“Teammates”: US banks receptive to Covid-19 measures as CECL implementation delayed

Practitioners say US banks are responding positively to measures taken to resuscitate the economy following the coronavirus outbreak, as the US Senate postponed the implementation of a controversial new accounting standard as part of its US$2.2 trillion stimulus package.

In the measure passed unanimously on 25 March, the Senate acceded to banking sector demands that they are permitted to delay implementing the current expected credit loss (CECL) standard introduced by the Financial Accounting Standards Board on 1 January. Speaker Nancy Pelosi has indicated the bill will pass the House of Representatives.

The CECL requires companies to forecast expected loan-related losses as soon as a loan is issued, rather than the old method of recognising losses when they occur.

FDIC Chairman Jelena McWilliams last week called on the Financial Accounting Standards Board to give large public lenders the option to defer implementing the new rule.

McWilliams reasoned that the economic uncertainty caused by the pandemic could see banks confronted with higher-than-anticipated increases in credit loss allowances in a moment where they need to prioritise lending to businesses and consumers.

Debevoise & Plimpton partner Gregory Lyons says, “These institutions feel that now is not the time for learning and adjusting to an entirely new accounting system and are hoping for a delay or even abolishment.”

The new rules took effect on 1 January for large, publicly traded banks and will do in 2023 for credit unions, privately held banks, and smaller public companies.

Frosting the discount window       

The Federal Reserve announced on 26 March that US banks had borrowed U$50.8 billion through its discount window, after the Fed decreased the borrowing rate by 1.5 percentage points to 0.25% two weeks before it implored banks to use their capital and liquidity buffers and reduced reserve requirement ratios to 0%.

The announcement came after the Fed changed its disclosure practices on banks’ use of its discount window last week as it attempts to encourage banks into making use of the facility.

But banks have raised concerns that using the window would carry a stigma and encourage worries that banks were preparing to fire-sale their assets.

The Fed changed its disclosure practices in response, saying it would no longer show which of its 12 district banks had made the loans in its national total.

Walker Todd, a visiting professor at the University of Akron’s finance department, told Reuters the policy violated the spirit of Dodd-Frank Act’s transparency laws. “The Fed misreads the situation if it thinks this is in the public interest. Everyone expects the numbers to be large, so disclosure would close no panic,” he said.

But Gregory Lyons, a partner at Debevoise & Plimpton, tells GBRR that banks have on the whole welcomed the measures put in place by regulators. “Banks have appreciated regulator input during this crisis. They have been the vehicles through which the regulators want to revive the economy,” he said.

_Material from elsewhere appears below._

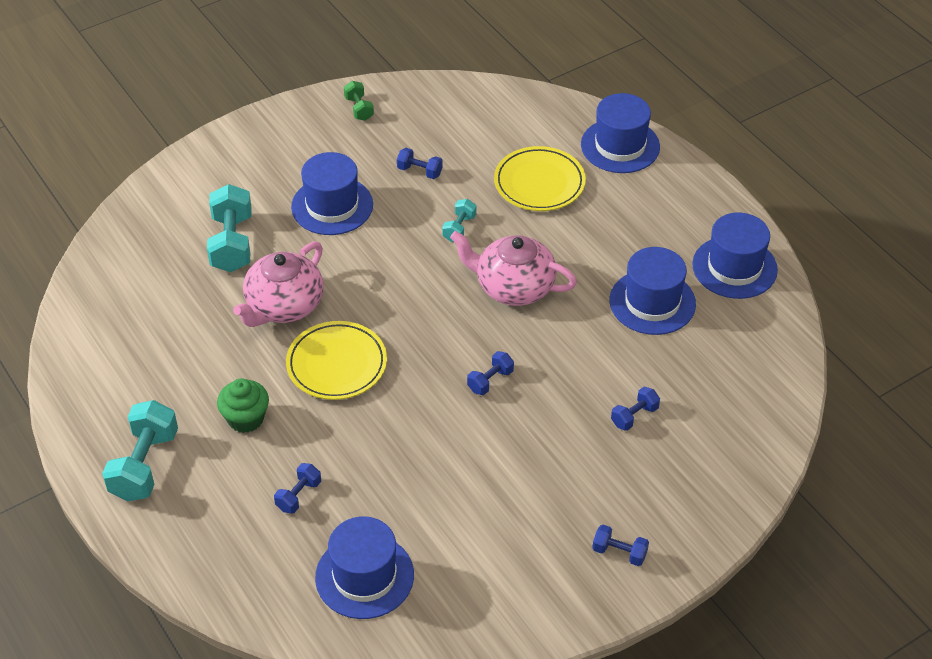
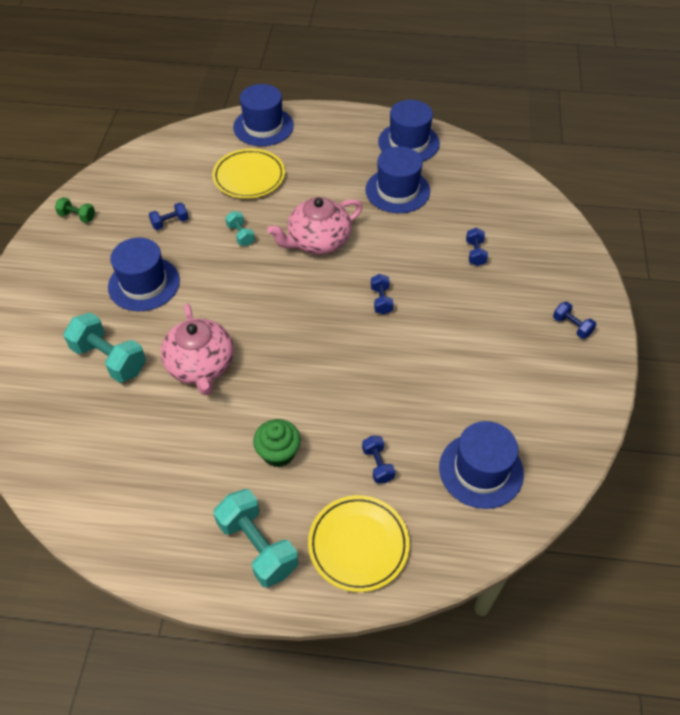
camera: 50 degrees left, 5 degrees up
yellow plate [286,321,387,400] -> yellow plate moved to [308,495,410,592]
blue dumbbell [592,525,649,566] -> blue dumbbell turned 75 degrees clockwise [553,302,597,339]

“Regulators and banks have been acting as teammates throughout this. Anecdotally, banks report getting more calls from regulators asking what else they need,” he added.

Sara Lenet, counsel at Hogan Lovells, echoed the sentiment. “Banks have not been approaching the measures as if they are burdensome, they understand perfectly well that accommodations have to be made with customers,” she said.

Calls for counsel

Practitioners say a complex policy patchwork has developed across the US after several states announced shelter-at-home orders in the last week.

An executive order from New York governor Andrew Cuomo on 19 March asserted that certain banks and mortgage-servicing firms must extend mortgage payment deadlines by 90 days.

Lyons says that several clients have requested advice on how to navigate the changes. “We have been busy, our clients want to know what this means for operations they have across different states.”

Cuomo also announced fee waivers for ATM withdrawals, overdrafts and late credit card payments, with many concerned of the effect this will have on smaller state-based institutions.

“These rules are far more prescriptive than what the federal agencies themselves have issued,” Lenet says. “For some those fees are a significant source of revenue so this could impact operations dramatically and we expect to be called upon in this case.”

More traditional banks across the country have witnessed first-hand the hardship of not having mobile or online banking options - something Lenet says will leave a lasting impression.

“Once the crisis subsides and people come up for air, this will start to be a question we are asked. I would expect a dramatically increased push to develop online and mobile capabilities and more of a cooperative willingness to provide those options to customers,” she says.